In 2021, M&A rates globally increased by 24% from 2020 and current evidence suggests that trends will continue on this upward turn throughout 2022 and beyond.
Senior finance professionals have a vital role to play in each acquisition that takes place. This includes determining the best means of financing the acquisition, ensuring the value of the target company is accurate, and enabling the integration of the new business into the organisation while monitoring the financial considerations and risks involved.
The role of a CFO includes actions taken in the lead-up to the acquisition as well as during and after the process.
CFO considerations concerning a target company
Top CFOs understand that they have a responsibility to ensure the valuation of a target company is accurate. This is vital in determining the price that a company is willing to pay for its target.

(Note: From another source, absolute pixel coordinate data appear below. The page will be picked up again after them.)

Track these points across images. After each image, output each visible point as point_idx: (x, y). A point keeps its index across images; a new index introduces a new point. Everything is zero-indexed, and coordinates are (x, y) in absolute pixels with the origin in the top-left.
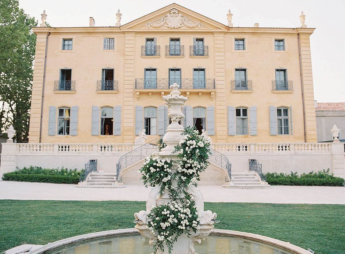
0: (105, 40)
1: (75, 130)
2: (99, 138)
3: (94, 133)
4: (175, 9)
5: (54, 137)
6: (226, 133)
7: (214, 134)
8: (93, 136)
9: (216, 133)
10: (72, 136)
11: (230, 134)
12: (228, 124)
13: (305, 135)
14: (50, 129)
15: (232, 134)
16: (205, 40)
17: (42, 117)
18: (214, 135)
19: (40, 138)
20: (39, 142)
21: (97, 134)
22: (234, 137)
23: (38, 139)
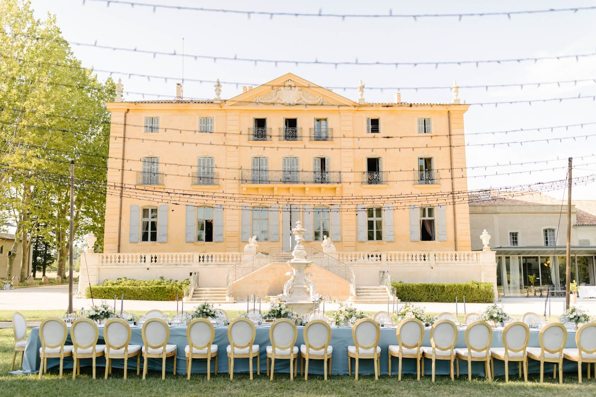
0: (201, 120)
1: (164, 235)
2: (196, 245)
3: (188, 240)
4: (291, 80)
5: (137, 244)
6: (354, 239)
7: (340, 240)
8: (187, 242)
9: (342, 238)
10: (161, 243)
11: (359, 240)
12: (357, 228)
13: (455, 240)
14: (131, 235)
15: (363, 240)
16: (329, 121)
17: (120, 219)
18: (339, 242)
19: (119, 246)
20: (117, 251)
21: (193, 240)
22: (365, 243)
23: (116, 248)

This work also helps to identify any intangible assets and contingent liabilities that may not initially be obvious.
Further to value considerations, CFOs also have an essential role to play in identifying regulatory obligations and ensuring they are met.
CFOs and acquisition funding
The funding of an acquisition requires the consideration of several factors by the CFO. They are responsible for determining the most efficient and effective funding strategy in terms of the tax position and credit lines.
For example, the use of credit lines would not be able to breach any financial covenants that are in place.
Further to this, CFOs have a responsibility to understand how the acquisition will affect the liquidity and the risk profile of the acquiring company.
A CFO’s role in integrating the new business
The role of a CFO does not end with the financing of an acquisition. They also have an essential role to play as the new business is integrated into the organisation. CFOs are supported in this work by the finance teams within the company.
For example, the new business that has been acquired has to be implemented into the finance functions of the overall organisation including cash management, funding, and banking. Functions such as budgeting, forecasting, and regulatory reporting also need to be aligned across the business.
Further to this, a CFO is involved with determining performance levels and potential risks associated with the new business. This leads to further involvement with proposing steps to take to improve performance and bring it in line with organisational requirements. It also involves the ongoing reporting of risk and the measurement of the impact of the acquisition on the business in its entirety.
It’s clear that as the number of M&As continues to increase the role of many CFOs will evolve to have more focus on this area. It follows that top senior finance professionals understand the value of developing and maintaining their skills with regard to acquisition processes and of keeping abreast of the latest news and trends in the area of UK and global M&As.